Internet vit un effondrement collectif à cause de quelques images d'une Tesla Model 3 circulant dans le trafic de Tokyo. Les passionnés parlent déjà de « révolution de la mobilité », comme si l'on n'avait pas déjà vu la même mise en scène dans toutes les grandes villes, d'Austin à Berlin. C'est un spectacle, certes, mais c'est aussi un cours magistral de battage médiatique performatif.

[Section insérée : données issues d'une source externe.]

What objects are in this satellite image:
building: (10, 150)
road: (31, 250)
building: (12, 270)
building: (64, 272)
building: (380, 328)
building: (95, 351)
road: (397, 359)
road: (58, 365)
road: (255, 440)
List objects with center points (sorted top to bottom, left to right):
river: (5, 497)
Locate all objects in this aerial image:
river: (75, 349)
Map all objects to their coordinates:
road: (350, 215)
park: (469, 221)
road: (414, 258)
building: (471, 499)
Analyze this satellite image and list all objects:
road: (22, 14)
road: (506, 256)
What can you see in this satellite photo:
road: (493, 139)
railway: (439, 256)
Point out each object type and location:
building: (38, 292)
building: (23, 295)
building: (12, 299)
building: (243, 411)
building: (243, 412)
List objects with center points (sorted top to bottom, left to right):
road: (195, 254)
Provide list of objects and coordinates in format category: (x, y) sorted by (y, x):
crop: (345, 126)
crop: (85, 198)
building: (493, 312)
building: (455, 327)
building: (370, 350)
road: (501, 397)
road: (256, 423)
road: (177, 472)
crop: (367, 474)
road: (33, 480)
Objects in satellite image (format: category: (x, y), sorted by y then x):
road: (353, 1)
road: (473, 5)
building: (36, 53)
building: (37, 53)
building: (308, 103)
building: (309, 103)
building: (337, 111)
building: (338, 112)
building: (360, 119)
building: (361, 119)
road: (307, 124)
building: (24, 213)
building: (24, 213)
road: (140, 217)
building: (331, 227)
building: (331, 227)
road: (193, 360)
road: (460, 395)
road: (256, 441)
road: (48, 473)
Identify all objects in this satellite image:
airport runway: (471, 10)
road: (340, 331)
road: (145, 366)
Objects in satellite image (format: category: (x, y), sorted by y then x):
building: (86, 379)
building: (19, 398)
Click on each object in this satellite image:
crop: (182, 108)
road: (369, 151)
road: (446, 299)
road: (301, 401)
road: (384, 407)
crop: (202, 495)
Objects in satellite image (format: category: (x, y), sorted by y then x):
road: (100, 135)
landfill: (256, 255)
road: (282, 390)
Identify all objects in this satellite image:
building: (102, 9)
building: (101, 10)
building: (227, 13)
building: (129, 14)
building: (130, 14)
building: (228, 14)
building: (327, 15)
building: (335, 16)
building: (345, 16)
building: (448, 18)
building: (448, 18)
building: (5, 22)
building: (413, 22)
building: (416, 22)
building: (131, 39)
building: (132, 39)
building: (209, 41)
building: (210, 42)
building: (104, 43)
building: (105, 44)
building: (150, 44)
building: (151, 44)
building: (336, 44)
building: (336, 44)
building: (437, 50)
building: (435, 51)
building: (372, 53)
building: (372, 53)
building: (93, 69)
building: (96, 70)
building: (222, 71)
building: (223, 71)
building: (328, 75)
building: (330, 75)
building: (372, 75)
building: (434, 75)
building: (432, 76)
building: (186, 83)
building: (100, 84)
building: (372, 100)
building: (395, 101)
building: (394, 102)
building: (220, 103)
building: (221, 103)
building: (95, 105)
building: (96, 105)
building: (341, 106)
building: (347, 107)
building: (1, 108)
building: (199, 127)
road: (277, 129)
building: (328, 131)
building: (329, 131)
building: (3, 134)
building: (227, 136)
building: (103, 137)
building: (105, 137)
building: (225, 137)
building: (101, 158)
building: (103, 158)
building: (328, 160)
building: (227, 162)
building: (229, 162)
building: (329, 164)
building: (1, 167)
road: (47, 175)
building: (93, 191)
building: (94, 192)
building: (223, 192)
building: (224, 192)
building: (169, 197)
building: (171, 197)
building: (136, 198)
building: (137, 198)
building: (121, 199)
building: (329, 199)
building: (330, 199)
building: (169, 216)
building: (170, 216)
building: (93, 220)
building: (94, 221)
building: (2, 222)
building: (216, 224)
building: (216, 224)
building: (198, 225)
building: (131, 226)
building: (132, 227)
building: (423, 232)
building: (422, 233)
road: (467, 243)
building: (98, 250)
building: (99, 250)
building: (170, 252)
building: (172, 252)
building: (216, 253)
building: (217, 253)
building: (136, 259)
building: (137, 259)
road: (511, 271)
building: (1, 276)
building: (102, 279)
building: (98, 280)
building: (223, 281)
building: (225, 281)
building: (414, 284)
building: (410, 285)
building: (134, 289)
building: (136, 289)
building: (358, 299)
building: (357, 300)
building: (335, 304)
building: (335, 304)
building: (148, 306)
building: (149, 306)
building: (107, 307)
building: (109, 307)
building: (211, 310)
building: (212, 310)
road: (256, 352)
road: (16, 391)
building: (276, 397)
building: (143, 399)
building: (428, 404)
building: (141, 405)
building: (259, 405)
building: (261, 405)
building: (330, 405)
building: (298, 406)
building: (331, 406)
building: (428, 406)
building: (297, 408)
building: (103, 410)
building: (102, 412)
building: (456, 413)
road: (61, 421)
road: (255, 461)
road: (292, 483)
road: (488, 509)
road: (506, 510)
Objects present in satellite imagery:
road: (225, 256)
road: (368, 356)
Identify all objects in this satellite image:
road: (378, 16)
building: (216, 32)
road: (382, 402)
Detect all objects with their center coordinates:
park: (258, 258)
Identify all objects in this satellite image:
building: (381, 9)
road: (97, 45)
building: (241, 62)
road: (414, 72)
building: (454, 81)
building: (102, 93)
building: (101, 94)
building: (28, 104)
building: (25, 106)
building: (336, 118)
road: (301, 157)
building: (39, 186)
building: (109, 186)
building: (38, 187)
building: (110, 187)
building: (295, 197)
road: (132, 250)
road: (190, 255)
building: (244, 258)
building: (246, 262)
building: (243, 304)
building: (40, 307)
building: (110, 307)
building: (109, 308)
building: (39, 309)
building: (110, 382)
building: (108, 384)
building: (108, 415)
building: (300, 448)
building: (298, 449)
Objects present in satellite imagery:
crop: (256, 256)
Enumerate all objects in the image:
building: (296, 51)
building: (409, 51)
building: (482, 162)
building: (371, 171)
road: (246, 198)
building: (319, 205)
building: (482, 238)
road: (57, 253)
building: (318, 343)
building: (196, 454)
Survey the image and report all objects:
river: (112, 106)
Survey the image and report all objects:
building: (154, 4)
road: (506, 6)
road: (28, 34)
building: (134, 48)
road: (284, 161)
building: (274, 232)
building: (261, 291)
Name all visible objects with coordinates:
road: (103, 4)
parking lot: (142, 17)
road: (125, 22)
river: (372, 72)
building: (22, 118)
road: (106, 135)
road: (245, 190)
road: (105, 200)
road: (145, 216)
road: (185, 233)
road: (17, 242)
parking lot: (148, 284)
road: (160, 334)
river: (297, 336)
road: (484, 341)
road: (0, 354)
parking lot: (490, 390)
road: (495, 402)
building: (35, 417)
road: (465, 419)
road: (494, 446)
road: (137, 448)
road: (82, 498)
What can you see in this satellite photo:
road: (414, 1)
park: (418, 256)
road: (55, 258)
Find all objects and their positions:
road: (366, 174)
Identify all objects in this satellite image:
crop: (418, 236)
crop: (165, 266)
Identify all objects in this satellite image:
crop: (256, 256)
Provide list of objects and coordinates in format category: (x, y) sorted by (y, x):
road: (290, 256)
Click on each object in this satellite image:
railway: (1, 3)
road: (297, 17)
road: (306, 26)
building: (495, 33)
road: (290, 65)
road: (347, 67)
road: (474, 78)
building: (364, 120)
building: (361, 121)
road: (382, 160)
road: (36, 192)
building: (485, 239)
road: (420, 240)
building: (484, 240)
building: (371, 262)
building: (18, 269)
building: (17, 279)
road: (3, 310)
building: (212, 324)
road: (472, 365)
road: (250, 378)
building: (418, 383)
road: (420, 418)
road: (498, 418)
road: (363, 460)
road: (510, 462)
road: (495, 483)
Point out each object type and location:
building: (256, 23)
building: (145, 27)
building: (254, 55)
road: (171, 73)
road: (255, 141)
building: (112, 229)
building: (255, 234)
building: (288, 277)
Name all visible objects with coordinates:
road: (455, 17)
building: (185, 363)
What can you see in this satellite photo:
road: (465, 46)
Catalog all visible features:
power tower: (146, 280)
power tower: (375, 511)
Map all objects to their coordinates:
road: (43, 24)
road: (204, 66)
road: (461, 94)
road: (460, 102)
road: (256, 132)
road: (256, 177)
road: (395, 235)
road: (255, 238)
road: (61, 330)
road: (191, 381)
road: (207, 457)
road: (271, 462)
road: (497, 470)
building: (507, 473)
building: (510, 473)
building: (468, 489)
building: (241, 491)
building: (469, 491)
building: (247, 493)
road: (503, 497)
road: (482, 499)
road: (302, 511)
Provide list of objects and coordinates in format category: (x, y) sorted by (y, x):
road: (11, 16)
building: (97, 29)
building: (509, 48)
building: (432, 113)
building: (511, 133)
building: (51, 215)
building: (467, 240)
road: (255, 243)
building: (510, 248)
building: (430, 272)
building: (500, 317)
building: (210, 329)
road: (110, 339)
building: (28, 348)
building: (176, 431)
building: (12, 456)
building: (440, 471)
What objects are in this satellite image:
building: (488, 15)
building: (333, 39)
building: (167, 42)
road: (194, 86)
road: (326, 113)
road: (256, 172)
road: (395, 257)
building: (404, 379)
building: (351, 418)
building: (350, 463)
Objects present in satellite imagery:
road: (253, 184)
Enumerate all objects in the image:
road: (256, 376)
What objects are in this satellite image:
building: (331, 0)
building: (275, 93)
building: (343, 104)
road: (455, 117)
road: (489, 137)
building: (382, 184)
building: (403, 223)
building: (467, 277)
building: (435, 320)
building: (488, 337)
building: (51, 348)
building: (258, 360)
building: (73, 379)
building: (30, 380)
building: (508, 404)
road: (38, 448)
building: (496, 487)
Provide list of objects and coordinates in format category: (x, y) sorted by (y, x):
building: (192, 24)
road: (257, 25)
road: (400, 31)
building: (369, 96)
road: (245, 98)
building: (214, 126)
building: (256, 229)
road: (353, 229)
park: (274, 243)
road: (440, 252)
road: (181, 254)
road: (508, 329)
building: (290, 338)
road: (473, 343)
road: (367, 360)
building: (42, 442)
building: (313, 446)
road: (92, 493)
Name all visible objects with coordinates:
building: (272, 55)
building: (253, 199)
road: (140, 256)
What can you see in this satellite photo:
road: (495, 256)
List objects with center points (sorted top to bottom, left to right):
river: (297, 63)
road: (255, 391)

La différence entre tester et lancer
Soyons clairs : Tesla mène ces essais sur la voie publique au Japon depuis au moins août 2025. Quand quelqu'un comme Ken Maeda publie une vidéo de « première expérience », il ne vous montre pas un produit que vous pouvez acheter ; il vous montre la mission interne de collecte de données d'une entreprise pesant plusieurs milliards. Un conducteur de sécurité humain est au volant parce que, à l'évidence, Tesla n'est pas assez folle pour lâcher son logiciel bêta dans le labyrinthe urbain le plus dense au monde sans baby-sitter.
L'environnement réglementaire japonais est réputé pour son allergie à l'ambiguïté. Si le ministère du Territoire, des Infrastructures, des Transports et du Tourisme (MLIT) a récemment entrouvert la porte à l'autonomie logicielle, on est loin de confier à Elon Musk les clés de la ville. Ces essais sont le prix bureaucratique à payer pour entrer dans la partie, pas un tour d'honneur. La conduite « fluide » sur les routes japonaises est l'exigence minimale pour être ne serait-ce que pris en considération, pas une percée révolutionnaire.
La bureaucratie de la disruption

La vraie histoire ici, ce n'est pas le logiciel, c'est la collision entre l'éthique de la Silicon Valley — « avancer vite et casser des choses » — et la tradition japonaise du « ne jamais rien casser ». Tesla tente de bousculer l'un des secteurs de transport les plus efficaces et les plus obsédés par la sécurité au monde. Les lobbies locaux du taxi et de l'automobile ne restent pas les bras croisés par ignorance ; ils défendent un statu quo qui privilégie le zéro accident au confort d'un trajet mains libres.
“même l'IA la plus avancée n'est, au fond, qu'une mendiante aux portes de l'État.”
En fin de compte, cela révèle la nature profonde du pouvoir moderne : même l'IA la plus avancée n'est, au fond, qu'une mendiante aux portes de l'État. Les investisseurs veulent vous faire croire que le logiciel est la contrainte, mais le goulot d'étranglement a toujours été, et sera toujours, la licence. Tant que les régulateurs ne cesseront pas de traiter Tesla comme un projet scientifique à risque pour le traiter comme un véhicule standard, tout ce que vous avez sous les yeux, c'est une caméra très coûteuse montée sur une voiture.